Das ist so, da muss ein Paar durch, und das weiß frau auch. Diese Konstellation ist so häufig nicht in Deutschland, wäre also nicht unbedingt Anlass zu einem Artikel. Denn es stimmt natürlich „jedes Paar streitet mal um Hilfe im Haushalt oder wenn der Mann zulange am PC daddelt.“
Ich (Frau) gehe davon aus, dass der Abschnitt „Kennenlernen“ in diesem Artikel hier der Wahrheit entspricht, Sie also Ihren jetzigen Mann über eine Dating-App kennenlernten. Spontan kam mir da ein Artikel auf zeit.de vom 24.4.2014 mit dem Titel „Du bist wunderschön“ in den Sinn.

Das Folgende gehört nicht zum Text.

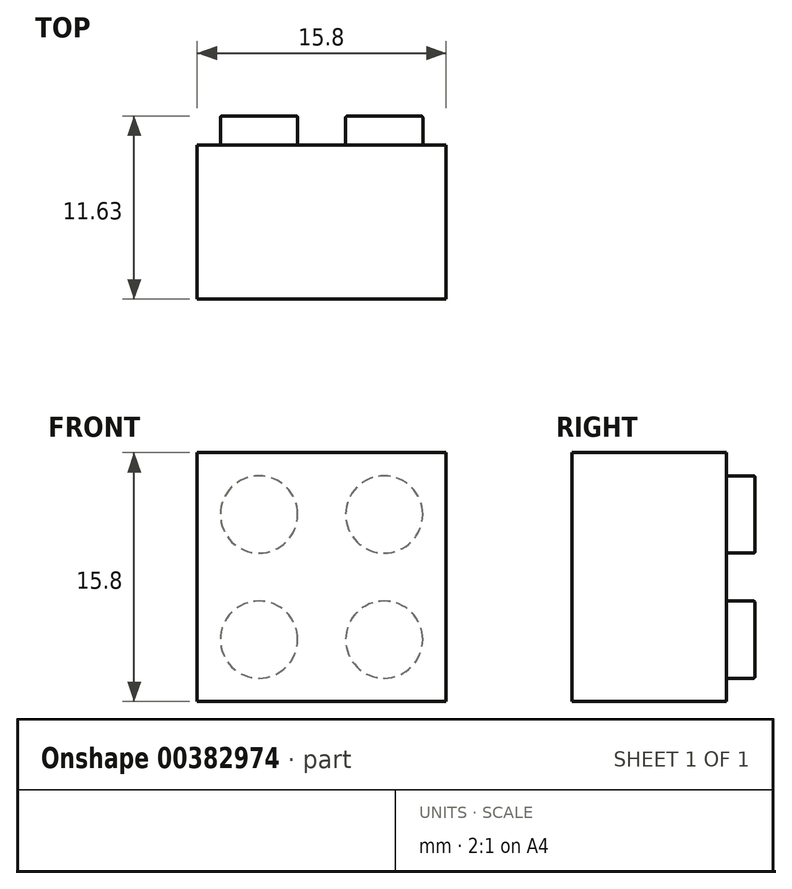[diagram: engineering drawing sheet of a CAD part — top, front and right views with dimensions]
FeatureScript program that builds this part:
annotation { "Feature Type Name" : "Feature", "Feature Type Description" : "" }
export const myFeature = defineFeature(function(context is Context, id is Id, definition is map)
    precondition{}
    {
        {
            var Q0;
            Q0=qCreatedBy(makeId("Front.planeOp"),FACE);
            var sketch = newSketch(context, id + "F0", { "sketchPlane" : qUnion([Q0])});
            skLineSegment(sketch, "E0", {"start": v(2.76, 15.8) * mm, "end": v(2.76, 0) * mm});
            skLineSegment(sketch, "E1", {"start": v(2.76, 0) * mm, "end": v(18.56, 0) * mm});
            skLineSegment(sketch, "E2", {"start": v(18.56, 0) * mm, "end": v(18.56, 15.8) * mm});
            skLineSegment(sketch, "E3", {"start": v(18.56, 15.8) * mm, "end": v(2.76, 15.8) * mm});
            skSolve(sketch);
        }
        {
            var Q0;
            Q0=makeQuery(id+"F0.imprint","IMPRINT",FACE,{"disambiguationData":[TD([[makeQuery(id+"F0.imprint","IMPRINT",EDGE,{"derivedFrom":sQuery(id+"F0.wireOp",EDGE,"E0")}),1.0]])]});
            extrude(context, id + "F1", {"entities" : qUnion([Q0]), "depth" : 9.8 * mm});
        }
        {
            var Q0;
            Q0=qCreatedBy(makeId("Front.planeOp"),FACE);
            var sketch = newSketch(context, id + "F2", { "sketchPlane" : qUnion([Q0])});
            skCircle(sketch, "E4", {"center": v(6.69, 11.88) * mm, "radius": 2.45 * mm});
            skCircle(sketch, "E5", {"center": v(14.64, 11.88) * mm, "radius": 2.45 * mm});
            skCircle(sketch, "E6", {"center": v(6.69, 3.93) * mm, "radius": 2.45 * mm});
            skCircle(sketch, "E7", {"center": v(14.64, 3.93) * mm, "radius": 2.45 * mm});
            skSolve(sketch);
        }
        {
            var Q0;
            Q0=qSketchRegion(id+"F2",true);
            extrude(context, id + "F3", {"entities" : qUnion([Q0]), "operationType" : NewBodyOperationType.ADD, "oppositeDirection" : true, "depth" : 1.83 * mm});
        }
        {
            var Q0;
            Q0=makeQuery(id+"F3.opExtrude","CAP_FACE",FACE,{"disambiguationData":[OSD([sQuery(id+"F2.wireOp",EDGE,"E5")])],"isStart":false});
            var Q1;
            Q1=makeQuery(id+"F3.opExtrude","CAP_FACE",FACE,{"disambiguationData":[OSD([sQuery(id+"F2.wireOp",EDGE,"E4")])],"isStart":false});
            var Q2;
            Q2=makeQuery(id+"F3.opExtrude","CAP_FACE",FACE,{"disambiguationData":[OSD([sQuery(id+"F2.wireOp",EDGE,"E6")])],"isStart":false});
            var Q3;
            Q3=makeQuery(id+"F3.opExtrude","CAP_FACE",FACE,{"disambiguationData":[OSD([sQuery(id+"F2.wireOp",EDGE,"E7")])],"isStart":false});
            fillet(context, id + "F4", {"entities" : qUnion([Q0, Q1, Q2, Q3]), "radius" : 0.1 * mm, "tangentPropagation" : true, "allowEdgeOverflow" : false});
        }
    });
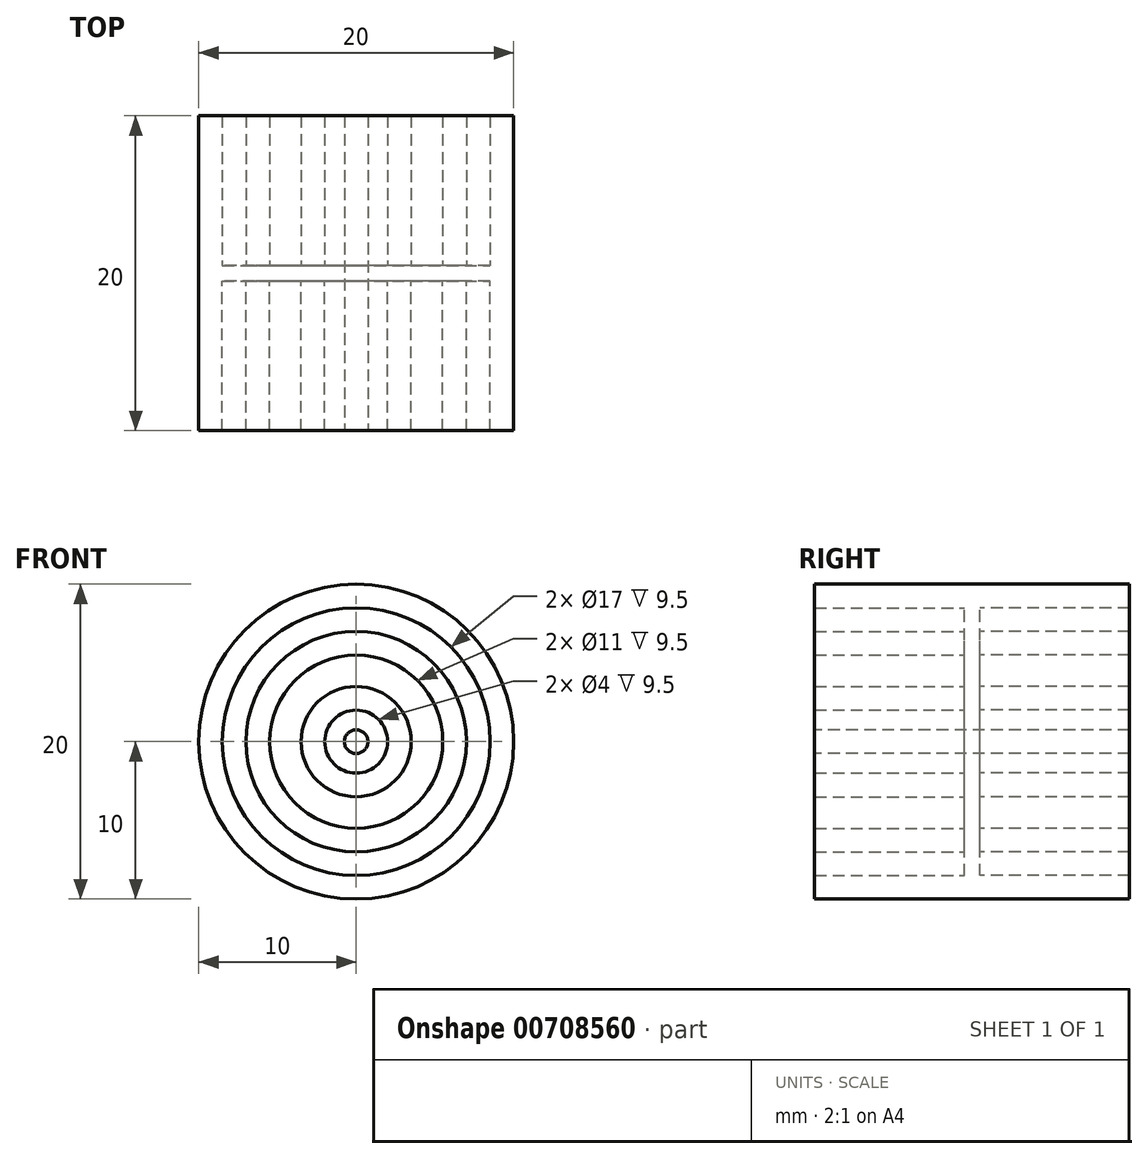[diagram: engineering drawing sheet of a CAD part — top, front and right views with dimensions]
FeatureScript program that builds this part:
annotation { "Feature Type Name" : "Feature", "Feature Type Description" : "" }
export const myFeature = defineFeature(function(context is Context, id is Id, definition is map)
    precondition{}
    {
        {
            var Q0;
            Q0=qCreatedBy(makeId("Front.planeOp"),FACE);
            var sketch = newSketch(context, id + "F0", { "sketchPlane" : qUnion([Q0])});
            skCircle(sketch, "E0", {"center": v(0, 0) * mm, "radius": 10 * mm});
            skCircle(sketch, "E1", {"center": v(0, 0) * mm, "radius": 8.5 * mm});
            skCircle(sketch, "E2", {"center": v(0, 0) * mm, "radius": 5.5 * mm});
            skCircle(sketch, "E3", {"center": v(0, 0) * mm, "radius": 2 * mm});
            skCircle(sketch, "E4", {"center": v(0, 0) * mm, "radius": 7 * mm});
            skCircle(sketch, "E5", {"center": v(0, 0) * mm, "radius": 3.5 * mm});
            skCircle(sketch, "E6", {"center": v(0, 0) * mm, "radius": 0.5 * mm});
            skSolve(sketch);
        }
        {
            var Q0;
            Q0=makeQuery(id+"F0.imprint","IMPRINT",FACE,{"disambiguationData":[TD([[makeQuery(id+"F0.imprint","IMPRINT",EDGE,{"derivedFrom":sQuery(id+"F0.wireOp",EDGE,"E6")}),1.0]])]});
            var sketch = newSketch(context, id + "F1", { "sketchPlane" : qUnion([Q0])});
            skCircle(sketch, "E7", {"center": v(0, 0) * mm, "radius": 10 * mm});
            skSolve(sketch);
        }
        {
            var Q0;
            Q0 = qSketchRegion(id + "F1", true);
            extrude(context, id + "F2", {"entities" : qUnion([Q0]), "depth" : 1 * mm, "offsetDistance" : 25 * mm});
        }
        {
            var Q0;
            Q0=makeQuery(id+"F0.imprint","IMPRINT",FACE,{"disambiguationData":[TD([[makeQuery(id+"F0.imprint","IMPRINT",EDGE,{"derivedFrom":sQuery(id+"F0.wireOp",EDGE,"E2")}),-1.0]])]});
            var Q1;
            Q1=makeQuery(id+"F0.imprint","IMPRINT",FACE,{"disambiguationData":[TD([[makeQuery(id+"F0.imprint","IMPRINT",EDGE,{"derivedFrom":sQuery(id+"F0.wireOp",EDGE,"E3")}),-1.0]])]});
            var Q2;
            Q2=makeQuery(id+"F0.imprint","IMPRINT",FACE,{"disambiguationData":[TD([[makeQuery(id+"F0.imprint","IMPRINT",EDGE,{"derivedFrom":sQuery(id+"F0.wireOp",EDGE,"E0")}),1.0]])]});
            extrude(context, id + "F3", {"entities" : qUnion([Q0, Q1, Q2]), "operationType" : NewBodyOperationType.ADD, "depth" : 10.5 * mm, "offsetDistance" : 25 * mm});
        }
        {
            var Q0;
            Q0 = qSketchRegion(id + "F0", true);
            extrude(context, id + "F4", {"entities" : qUnion([Q0]), "operationType" : NewBodyOperationType.ADD, "oppositeDirection" : true, "depth" : 9.5 * mm, "offsetDistance" : 25 * mm});
        }
        {
            var Q0;
            Q0=makeQuery(id+"F3.opExtrude","CAP_FACE",FACE,{"disambiguationData":[OSD([sQuery(id+"F0.wireOp",EDGE,"E3"),sQuery(id+"F0.wireOp",EDGE,"E5")])],"isStart":false});
            var Q1;
            Q1=makeQuery(id+"F3.opExtrude","CAP_FACE",FACE,{"disambiguationData":[OSD([sQuery(id+"F0.wireOp",EDGE,"E2"),sQuery(id+"F0.wireOp",EDGE,"E4")])],"isStart":false});
            var Q2;
            Q2=makeQuery(id+"F3.opExtrude","CAP_FACE",FACE,{"disambiguationData":[OSD([sQuery(id+"F0.wireOp",EDGE,"E0"),sQuery(id+"F0.wireOp",EDGE,"E1")])],"isStart":false});
            extrude(context, id + "F5", {"entities" : qUnion([Q0, Q1, Q2]), "operationType" : NewBodyOperationType.ADD, "oppositeDirection" : true, "depth" : 20 * mm, "offsetDistance" : 25 * mm});
        }
        {
            var Q0;
            Q0=makeQuery(id+"F3.opExtrude","CAP_FACE",FACE,{"disambiguationData":[OSD([sQuery(id+"F0.wireOp",EDGE,"E3"),sQuery(id+"F0.wireOp",EDGE,"E5")])],"isStart":false});
            var sketch = newSketch(context, id + "F6", { "sketchPlane" : qUnion([Q0])});
            skCircle(sketch, "E8", {"center": v(0, 0) * mm, "radius": 0.75 * mm});
            skSolve(sketch);
        }
        {
            var Q0;
            Q0=makeQuery(id+"F6.imprint","IMPRINT",FACE,{"disambiguationData":[TD([[makeQuery(id+"F6.imprint","IMPRINT",EDGE,{"derivedFrom":sQuery(id+"F6.wireOp",EDGE,"E8")}),1.0]])]});
            extrude(context, id + "F7", {"entities" : qUnion([Q0]), "oppositeDirection" : true, "depth" : 20 * mm, "offsetDistance" : 25 * mm});
        }
    });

Was hätten Sie über sich und Ihren Mann lesen wollen? Was hätte nicht geschrieben werden sollen – dass ihr erster Mann Malaysier und Ihr zweiter Mann Indonesier war? Ja, mir kam der Gedanke daran, dass diese Trennungen auch etwas mit der Herkunft aus sehr unterschiedlichen Kulturen zu tun haben könnten. Auch wenn Untreue, wegen der Sie sich von Ihrem dritten Mann trennten, in allen Kulturen vorkommt.
Dieser Artikel beschreibt die primär Schwierigkeiten einer Ehe zwischen älterer Frau und jungem Mann, als Love-Story kann Autorin sie wohl nur bedingt sehen. Ich ebenso.